* Instructions to follow *
State how many lines of the data below contain the string "higher", treating uppercase and lowercase letters as distinct. Reply with the number only.

>>>

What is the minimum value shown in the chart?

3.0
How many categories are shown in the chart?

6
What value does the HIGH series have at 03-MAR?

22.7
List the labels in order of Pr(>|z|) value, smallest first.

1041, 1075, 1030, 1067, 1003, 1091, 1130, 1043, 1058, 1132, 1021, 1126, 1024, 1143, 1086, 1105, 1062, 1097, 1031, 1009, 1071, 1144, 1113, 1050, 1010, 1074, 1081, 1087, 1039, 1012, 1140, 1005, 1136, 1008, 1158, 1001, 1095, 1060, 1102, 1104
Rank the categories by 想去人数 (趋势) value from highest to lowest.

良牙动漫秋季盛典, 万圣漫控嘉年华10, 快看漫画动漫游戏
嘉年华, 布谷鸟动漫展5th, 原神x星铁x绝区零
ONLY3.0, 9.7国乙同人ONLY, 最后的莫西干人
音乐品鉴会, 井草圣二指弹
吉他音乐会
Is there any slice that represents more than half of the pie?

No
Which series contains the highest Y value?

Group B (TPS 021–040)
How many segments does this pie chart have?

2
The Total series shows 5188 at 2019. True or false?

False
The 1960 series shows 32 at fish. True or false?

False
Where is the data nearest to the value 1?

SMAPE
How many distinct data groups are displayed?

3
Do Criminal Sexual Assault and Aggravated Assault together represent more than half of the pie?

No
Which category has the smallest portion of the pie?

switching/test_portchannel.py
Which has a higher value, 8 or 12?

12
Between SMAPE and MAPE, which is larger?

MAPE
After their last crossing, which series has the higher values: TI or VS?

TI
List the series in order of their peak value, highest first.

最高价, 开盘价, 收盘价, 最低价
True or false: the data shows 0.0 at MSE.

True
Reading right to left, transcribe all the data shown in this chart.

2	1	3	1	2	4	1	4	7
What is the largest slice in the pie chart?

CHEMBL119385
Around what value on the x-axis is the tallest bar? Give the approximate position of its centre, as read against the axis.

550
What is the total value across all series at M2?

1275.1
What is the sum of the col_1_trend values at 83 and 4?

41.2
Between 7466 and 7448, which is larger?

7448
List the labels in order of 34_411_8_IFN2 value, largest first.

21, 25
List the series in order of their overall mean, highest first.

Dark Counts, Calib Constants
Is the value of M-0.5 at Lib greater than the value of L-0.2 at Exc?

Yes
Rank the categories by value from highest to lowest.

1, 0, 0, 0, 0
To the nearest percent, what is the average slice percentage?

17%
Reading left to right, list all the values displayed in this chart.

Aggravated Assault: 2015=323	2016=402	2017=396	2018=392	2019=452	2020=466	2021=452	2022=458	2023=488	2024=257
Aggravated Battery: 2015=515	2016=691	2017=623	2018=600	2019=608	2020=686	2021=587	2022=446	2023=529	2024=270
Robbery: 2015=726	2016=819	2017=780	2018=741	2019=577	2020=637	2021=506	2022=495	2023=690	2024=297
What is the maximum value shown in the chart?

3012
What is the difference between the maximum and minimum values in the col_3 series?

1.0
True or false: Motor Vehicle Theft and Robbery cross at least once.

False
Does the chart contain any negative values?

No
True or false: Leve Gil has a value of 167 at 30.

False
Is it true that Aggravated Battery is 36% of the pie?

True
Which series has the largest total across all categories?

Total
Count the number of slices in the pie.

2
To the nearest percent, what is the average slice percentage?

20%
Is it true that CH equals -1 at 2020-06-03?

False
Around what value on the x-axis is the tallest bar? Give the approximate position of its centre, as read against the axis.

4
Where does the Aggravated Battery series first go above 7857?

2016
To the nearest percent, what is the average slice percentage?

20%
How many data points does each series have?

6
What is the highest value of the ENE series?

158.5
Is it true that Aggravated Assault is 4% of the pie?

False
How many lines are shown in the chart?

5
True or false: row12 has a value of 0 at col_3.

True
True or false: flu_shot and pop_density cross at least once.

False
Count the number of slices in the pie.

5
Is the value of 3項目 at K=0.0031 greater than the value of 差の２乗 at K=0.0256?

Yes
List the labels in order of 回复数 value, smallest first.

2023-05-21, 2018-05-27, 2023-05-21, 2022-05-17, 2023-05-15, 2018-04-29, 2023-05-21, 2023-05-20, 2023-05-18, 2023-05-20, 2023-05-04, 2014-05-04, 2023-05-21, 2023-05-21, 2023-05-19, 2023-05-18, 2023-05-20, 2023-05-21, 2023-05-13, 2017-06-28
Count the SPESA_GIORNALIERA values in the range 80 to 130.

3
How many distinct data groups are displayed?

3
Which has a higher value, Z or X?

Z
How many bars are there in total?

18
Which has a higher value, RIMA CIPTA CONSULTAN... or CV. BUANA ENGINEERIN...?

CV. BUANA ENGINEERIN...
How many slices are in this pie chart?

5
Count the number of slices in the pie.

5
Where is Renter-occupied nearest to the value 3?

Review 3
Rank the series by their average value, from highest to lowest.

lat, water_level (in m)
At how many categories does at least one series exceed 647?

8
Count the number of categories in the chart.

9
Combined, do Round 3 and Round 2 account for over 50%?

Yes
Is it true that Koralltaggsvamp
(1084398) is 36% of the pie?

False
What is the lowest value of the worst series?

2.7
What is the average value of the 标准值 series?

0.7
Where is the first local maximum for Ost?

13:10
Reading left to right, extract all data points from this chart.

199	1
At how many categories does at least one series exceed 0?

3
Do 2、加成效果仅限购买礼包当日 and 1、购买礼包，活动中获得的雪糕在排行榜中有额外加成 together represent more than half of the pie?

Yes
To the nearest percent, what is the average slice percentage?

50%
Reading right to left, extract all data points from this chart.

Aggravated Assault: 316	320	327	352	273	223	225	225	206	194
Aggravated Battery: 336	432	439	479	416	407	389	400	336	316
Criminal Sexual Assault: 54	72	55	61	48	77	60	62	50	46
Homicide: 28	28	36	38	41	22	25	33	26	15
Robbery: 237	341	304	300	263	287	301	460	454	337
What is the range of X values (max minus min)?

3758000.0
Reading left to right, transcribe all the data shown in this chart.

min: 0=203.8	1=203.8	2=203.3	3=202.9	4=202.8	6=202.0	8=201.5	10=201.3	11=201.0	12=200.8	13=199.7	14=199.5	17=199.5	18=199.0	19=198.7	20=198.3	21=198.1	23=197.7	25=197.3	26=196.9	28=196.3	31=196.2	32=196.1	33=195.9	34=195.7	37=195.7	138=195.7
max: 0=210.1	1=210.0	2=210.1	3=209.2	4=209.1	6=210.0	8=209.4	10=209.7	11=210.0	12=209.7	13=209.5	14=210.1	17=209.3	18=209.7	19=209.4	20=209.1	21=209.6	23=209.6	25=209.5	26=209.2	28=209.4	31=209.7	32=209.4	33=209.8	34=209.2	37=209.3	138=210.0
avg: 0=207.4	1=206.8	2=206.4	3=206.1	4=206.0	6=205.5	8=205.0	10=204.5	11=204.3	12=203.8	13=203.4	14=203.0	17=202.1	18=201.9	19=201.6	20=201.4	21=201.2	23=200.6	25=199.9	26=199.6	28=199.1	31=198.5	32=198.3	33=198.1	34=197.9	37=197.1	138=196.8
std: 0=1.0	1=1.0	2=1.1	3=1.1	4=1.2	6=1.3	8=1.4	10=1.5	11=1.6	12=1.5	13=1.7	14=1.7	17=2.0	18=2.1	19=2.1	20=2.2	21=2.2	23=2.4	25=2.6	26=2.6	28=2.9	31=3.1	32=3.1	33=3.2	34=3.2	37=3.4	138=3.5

<<<

* Your solution *
4